# TASK REQUIREMENTS:
[1] List the factors that the passage on striper fishing with live bunker names as determining success in true livelining.
[2] According to the passage on striper fishing with live bunker, which state is given as an example of one where snagging fish is illegal?
[3] Proceed with the passage on striper fishing with live bunker, writing on from its final sentence.

# READING PASSAGE:

*-*-*

Overall, using live bunker for bait is one of the most successful types of fishing for stripers. Using circle hooks instead of trebles will not only help land more fish, but it will also help sustain the population for years to come.  Keep in mind that in some states (Virginia for example) it is “illegal to snag, or attempt to snag, any fish,” while IGFA does not recognize potential record fish as being caught with the “snag and drop” method.

A CONSERVATION FOCUS

There’s absolutely a higher chance of losing a fish with the snag n’ drop technique. Because this technique entails a random hook placement in the baitfish, the hookset with a weighted-treble hook is more likely to pull as opposed to a single, purposefully-placed hook.  Furthermore, the single hook alternative could be a circle hook, which drastically increases the chance of fish survival upon release.

Despite its lack of efficacy, manyanglers rely solely on the snag n’ drop method is because of its ease.  If they drop a fish, they simply recast and repeat the snagging process; it requires less planning, or rigging experience when compared to true livelining where success is dependent on purposeful hook placement, locational planning, and an understanding of bottom structure and fish behavior, among other factors.

*-*-*

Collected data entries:

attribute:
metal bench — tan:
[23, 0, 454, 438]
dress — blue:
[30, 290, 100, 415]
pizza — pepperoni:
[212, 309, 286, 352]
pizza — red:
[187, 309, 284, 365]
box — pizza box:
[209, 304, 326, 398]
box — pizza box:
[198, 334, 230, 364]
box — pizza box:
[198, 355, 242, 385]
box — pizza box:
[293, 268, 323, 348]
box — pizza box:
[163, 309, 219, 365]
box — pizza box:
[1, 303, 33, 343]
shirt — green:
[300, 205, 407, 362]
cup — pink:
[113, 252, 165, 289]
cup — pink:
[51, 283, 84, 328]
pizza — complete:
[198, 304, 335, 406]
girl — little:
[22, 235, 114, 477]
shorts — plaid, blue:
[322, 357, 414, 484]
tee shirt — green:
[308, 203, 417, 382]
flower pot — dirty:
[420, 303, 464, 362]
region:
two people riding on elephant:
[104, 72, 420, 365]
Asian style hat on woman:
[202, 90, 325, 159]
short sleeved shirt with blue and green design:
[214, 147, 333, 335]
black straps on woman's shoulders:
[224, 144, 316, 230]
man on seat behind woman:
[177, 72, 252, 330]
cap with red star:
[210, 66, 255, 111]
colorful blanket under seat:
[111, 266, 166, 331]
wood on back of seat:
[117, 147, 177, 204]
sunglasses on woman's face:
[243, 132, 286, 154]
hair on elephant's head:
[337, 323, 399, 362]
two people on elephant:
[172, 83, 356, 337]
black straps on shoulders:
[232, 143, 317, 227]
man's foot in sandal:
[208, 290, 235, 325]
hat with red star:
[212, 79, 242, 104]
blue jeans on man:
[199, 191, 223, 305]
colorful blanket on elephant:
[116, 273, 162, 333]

*-*-*

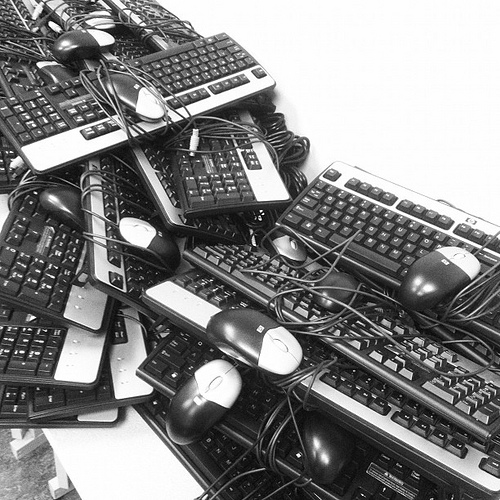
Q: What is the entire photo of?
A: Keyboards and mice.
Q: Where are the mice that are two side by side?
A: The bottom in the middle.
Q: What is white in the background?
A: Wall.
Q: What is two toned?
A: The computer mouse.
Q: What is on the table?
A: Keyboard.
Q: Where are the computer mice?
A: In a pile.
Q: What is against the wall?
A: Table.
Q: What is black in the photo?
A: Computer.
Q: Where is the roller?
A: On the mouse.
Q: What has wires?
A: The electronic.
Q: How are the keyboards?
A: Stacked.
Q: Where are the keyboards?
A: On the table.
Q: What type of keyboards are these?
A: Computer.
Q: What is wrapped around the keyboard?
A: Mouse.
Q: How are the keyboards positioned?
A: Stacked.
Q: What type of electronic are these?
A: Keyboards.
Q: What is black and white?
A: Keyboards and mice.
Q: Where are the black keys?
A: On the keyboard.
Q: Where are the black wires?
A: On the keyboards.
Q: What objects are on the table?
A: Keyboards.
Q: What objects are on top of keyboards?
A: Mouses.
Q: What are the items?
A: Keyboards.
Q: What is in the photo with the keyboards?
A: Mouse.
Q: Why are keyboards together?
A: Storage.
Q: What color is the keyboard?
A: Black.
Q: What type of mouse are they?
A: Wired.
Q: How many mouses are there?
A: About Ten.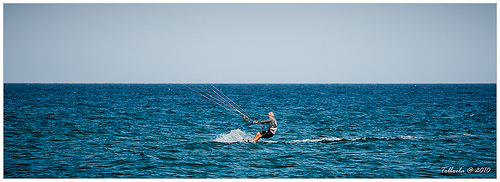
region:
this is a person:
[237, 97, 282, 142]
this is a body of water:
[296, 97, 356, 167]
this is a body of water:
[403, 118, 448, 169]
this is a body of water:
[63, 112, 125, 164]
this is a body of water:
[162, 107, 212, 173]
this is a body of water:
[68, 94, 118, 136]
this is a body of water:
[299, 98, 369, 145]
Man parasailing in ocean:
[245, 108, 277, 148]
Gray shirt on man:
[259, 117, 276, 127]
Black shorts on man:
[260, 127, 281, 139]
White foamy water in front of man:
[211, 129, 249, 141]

*-*-*

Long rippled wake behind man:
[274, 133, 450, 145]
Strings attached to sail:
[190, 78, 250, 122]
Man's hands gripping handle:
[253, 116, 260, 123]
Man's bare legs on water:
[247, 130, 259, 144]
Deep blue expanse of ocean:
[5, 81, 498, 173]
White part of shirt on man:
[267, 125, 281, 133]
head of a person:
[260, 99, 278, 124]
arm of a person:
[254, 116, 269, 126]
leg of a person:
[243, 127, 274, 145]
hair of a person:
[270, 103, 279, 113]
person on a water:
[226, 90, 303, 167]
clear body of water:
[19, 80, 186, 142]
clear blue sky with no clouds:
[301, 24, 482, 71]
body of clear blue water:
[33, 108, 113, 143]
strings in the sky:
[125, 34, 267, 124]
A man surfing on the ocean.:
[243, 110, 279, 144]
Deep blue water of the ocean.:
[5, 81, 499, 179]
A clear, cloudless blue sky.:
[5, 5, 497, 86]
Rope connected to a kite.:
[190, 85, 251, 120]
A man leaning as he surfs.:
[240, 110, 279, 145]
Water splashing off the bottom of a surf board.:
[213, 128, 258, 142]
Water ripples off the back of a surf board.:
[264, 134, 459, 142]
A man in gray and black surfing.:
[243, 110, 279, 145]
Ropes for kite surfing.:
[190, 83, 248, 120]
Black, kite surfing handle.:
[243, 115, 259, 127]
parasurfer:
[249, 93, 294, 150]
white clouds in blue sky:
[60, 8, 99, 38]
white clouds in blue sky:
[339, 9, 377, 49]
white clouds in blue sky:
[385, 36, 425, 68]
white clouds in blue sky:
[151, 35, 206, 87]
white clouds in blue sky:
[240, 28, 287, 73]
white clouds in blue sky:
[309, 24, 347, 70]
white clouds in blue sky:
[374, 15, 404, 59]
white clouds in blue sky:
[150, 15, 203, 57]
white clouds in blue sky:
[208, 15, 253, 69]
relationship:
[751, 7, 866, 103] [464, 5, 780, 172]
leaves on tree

*-*-*

# THE RESPONSES:
[1]
- Purposeful hook placement
- Locational planning
- An understanding of bottom structure and fish behavior

[2] Virginia

[3]
It’s often more effective, and always most conservation-friendly, to employ alternative methods like pencil popping or tossing large swimmers around the schools, or true livelining.  Knowing when to use one of these aforementioned techniques/tools vs the others depends on one’s knowledge of recognizing pod activity and crowd hindrances.

Because of these additional considerations, livelining is more of an art, and therefore is more respectful to the fishery.  Although many anglers just starting out in the striped bass fishery rely solely on the snag and drop technique, they eventually move towards the alternative, conservation-friendly methods of re-rigging, or even fishing artificials.

As noted, the International Game Fish Association (IGFA) will disqualify any potential record catch if involved “intentionally foul hooking or snagging a fish” or when using “double or treble hooks” when baitfishing.  – Dr. Adam Aguiar (Stockton University Ecology/Saltwater Fishing Professor)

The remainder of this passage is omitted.